A causa próxima da derrota do PSD e do CDS nas eleições de 20 de Fevereiro parece ter sido a “trapalhada” constante em que o primeiro ministro envolveu o funcionamento do governo de coligação, não hesitando mesmo em confundir em público o que era a governação do país com o que era a gestão das rivalidades dentro do seu partido, e obrigando o presidente da República a um acto a que já dera mostras de não querer recorrer. Mas por muito que este argumento tivesse bastado para resolver as eleições, ele não é suficiente para explicar o desânimo e o sentimento de frustração que têm marcado a vida do país nos últimos tempos. Por isso, o fracasso de Santana Lopes à frente do governo é muito mais do que a sucessão de anedotas e erros grosseiros que serve de inspiração aos criativos do contra informação; o fracasso de Santana Lopes, e para esse efeito também o de Durão Barroso, é o resultado da ausência de um projecto coerente e justo para Portugal e para as comunidades que vivem no seu território. As políticas concretas podem ser discutidas, e por isso a obsessão do défice ou outras opções do género são positivas ou negativas somente de acordo com o projecto mais abrangente que servem. Mas sem projecto, toda a opção política acaba por perder sentido e não pode fazer senão desgastar a confiança da população.

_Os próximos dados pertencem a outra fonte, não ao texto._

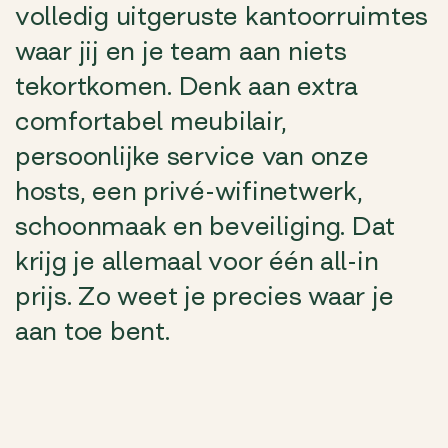
volledig uitgeruste kantoorruimtes
waar jij en je team aan niets
tekortkomen. Denk aan extra
comfortabel meubilair,
persoonlijke service van onze
hosts, een privé-wifinetwerk,
schoonmaak en beveiliging. Dat
krijg je allemaal voor één all-in
prijs. Zo weet je precies waar je
aan toe bent.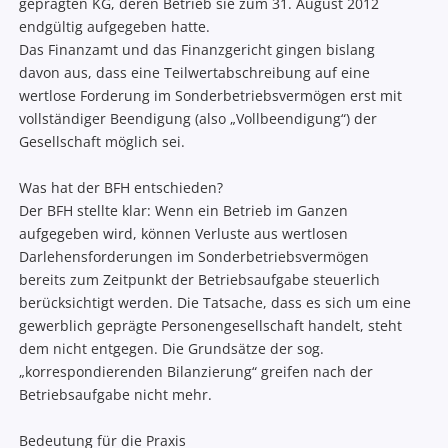
geprägten KG, deren Betrieb sie zum 31. August 2012
endgültig aufgegeben hatte.
Das Finanzamt und das Finanzgericht gingen bislang
davon aus, dass eine Teilwertabschreibung auf eine
wertlose Forderung im Sonderbetriebsvermögen erst mit
vollständiger Beendigung (also „Vollbeendigung“) der
Gesellschaft möglich sei.
Was hat der BFH entschieden?
Der BFH stellte klar: Wenn ein Betrieb im Ganzen
aufgegeben wird, können Verluste aus wertlosen
Darlehensforderungen im Sonderbetriebsvermögen
bereits zum Zeitpunkt der Betriebsaufgabe steuerlich
berücksichtigt werden. Die Tatsache, dass es sich um eine
gewerblich geprägte Personengesellschaft handelt, steht
dem nicht entgegen. Die Grundsätze der sog.
„korrespondierenden Bilanzierung“ greifen nach der
Betriebsaufgabe nicht mehr.
Bedeutung für die Praxis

Pelo que a vitória do PS é tanto mais responsabilizante quanto absoluta na sua expressão e no número de deputados eleitos. Por isso mesmo, a noite da vitória foi tudo menos uma noite de euforias desatadas: já lá vão as noites eleitorais que terminavam com grandes ajuntamentos a abanar bandeiras e longas caravanas que em uníssono gritavam a sigla do partido vencedor. Foi tão grande o alívio e a vontade de recuperar um governo credível, o mais depressa possível, que desta vez se dispensou a euforia. Até porque, lá bem no fundo, todos sabemos que a tarefa do novo governo é urgente, mas não é fácil. Todos sabemos que o modelo de desenvolvimento português está mais do que esgotado e que, em todo o caso, o seu resultado mais evidente foi o agravamento das assimetrias regionais. O novo governo PS tem a obrigação e a responsabilidade de colocar esta questão no centro do seu projecto para Portugal, de uma vez por todas, e de fornecer respostas coerentes e justas para ela. É preciso deixar de lado as políticas inconsequentes e contraditórias do passado, arrasadas por todos os estudos e relatórios, e assumir que o estado das assimetrias regionais é o obstáculo mais grave ao desenvolvimento do país. De todo o país. Isto numa semana em que um novo estudo, desta vez da autoria da Universidade de Coimbra, volta a pôr o dedo na ferida da interioridade, desta vez no que toca ao estado do acesso à saúde em Portugal. Em meu entender, o que este estudo procura sublinhar sem o dizer expressamente é que um país que discrimina o seu mundo rural e o condena ao desaparecimento não pode ser nunca um país desenvolvido. O que é mais, o estudo realizado pela Universidade de Coimbra vem provar que um país que utiliza os seus recursos e os distribui de forma injusta ainda não compreendeu em que consiste realmente o desenvolvimento.